To retrieve the value inside a monad, one can use <-:
ghci> s <- mgu (TVar "a") tInt
fromList [("a", Int)]
ghci> s
fromList [("a", Int)]
GHCi itself is running inside a monad called IO. That's why <- works (<- only works inside a monad. Actually, in a do block. But GHCi prompt is special):
ghci> let f = s <- mgu tInt (TVar "a") <interactive>:1:10: parse error on input `<-'
One can know a function is monadic when the function uses return function, <-, or do notation:
mgu (TApp f1 a1) (TApp f2 a2) = do
s1 <- mgu f1 f2
s2 <- mgu (apply s1 a1) (apply s1 a2)
return (s2 @@ s1)
do notation looks like a sequence of expressions while a normal function body is just one expression:
f x = do
expr1
expr2
...
f x = expr
do notation converts those aligned expression into one expression:
do
expr1
expr2
...
exprN
==> expr1 >> expr2 >> ... >> exprN
where >> is a monadic bind operator.
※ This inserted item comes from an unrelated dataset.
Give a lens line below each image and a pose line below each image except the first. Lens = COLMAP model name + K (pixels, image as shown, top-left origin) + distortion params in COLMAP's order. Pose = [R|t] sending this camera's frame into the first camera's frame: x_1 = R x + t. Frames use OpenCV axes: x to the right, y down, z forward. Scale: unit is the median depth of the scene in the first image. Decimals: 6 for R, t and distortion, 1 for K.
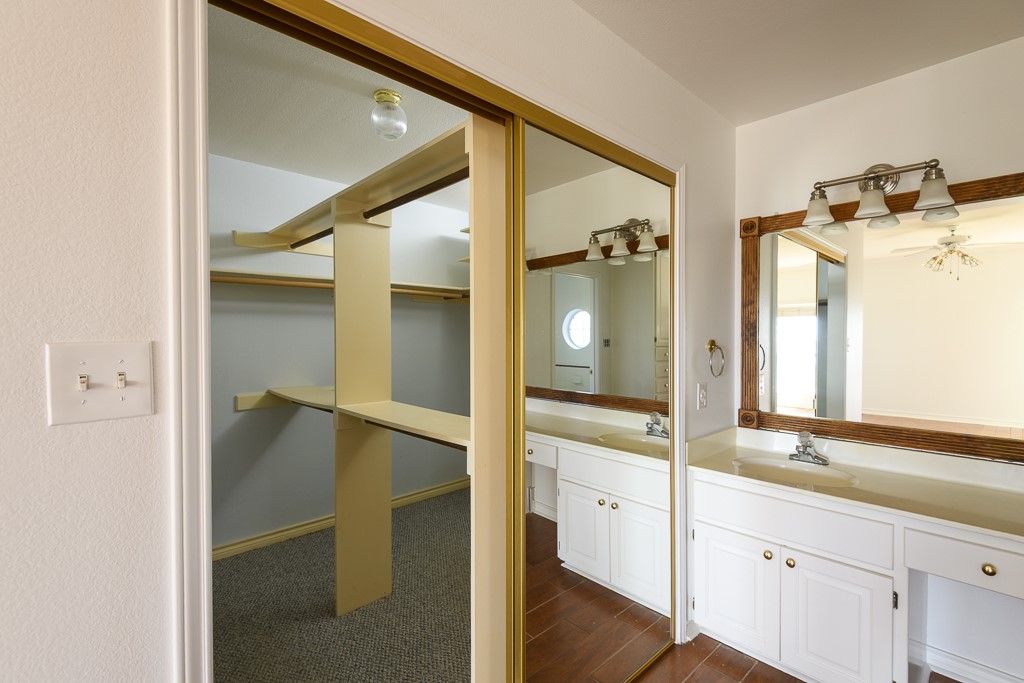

Bind operation is similar to function composition operation (. is function composition operator in Haskell):
(f . g . h) x ==> f (g (h x)) ==> calculate h, g, and f. h' >> g' >> f' ==> compute h', g', and f'.
Another monadic bind operator is >>=:
f >>= (\ resultOfF -> g) >>= (\ resultOfG -> h)
==> compute f, pass its result (inside monad) to
(\ resultOfF -> g), which is a lambda that takes the result
and computes g (that might use the result).
Pass the resultant value of the lambda (also inside monad)
to (\ resultOfG -> h) that takes the result and computes
h (that might use the result).
A lambda expression (a nameless function) has syntax:
\ v1 v2 ... vN -> e
where \ flags start of a lambda expression, v1, v2, ..., vN are parameters to the function, and e is function body.
If one does not want to align expressions (layout) in do block, one can use explicit braces and semicolons:
do {
expr1; expr2
;
expr3;
expr4; expr5;
...
exprN; }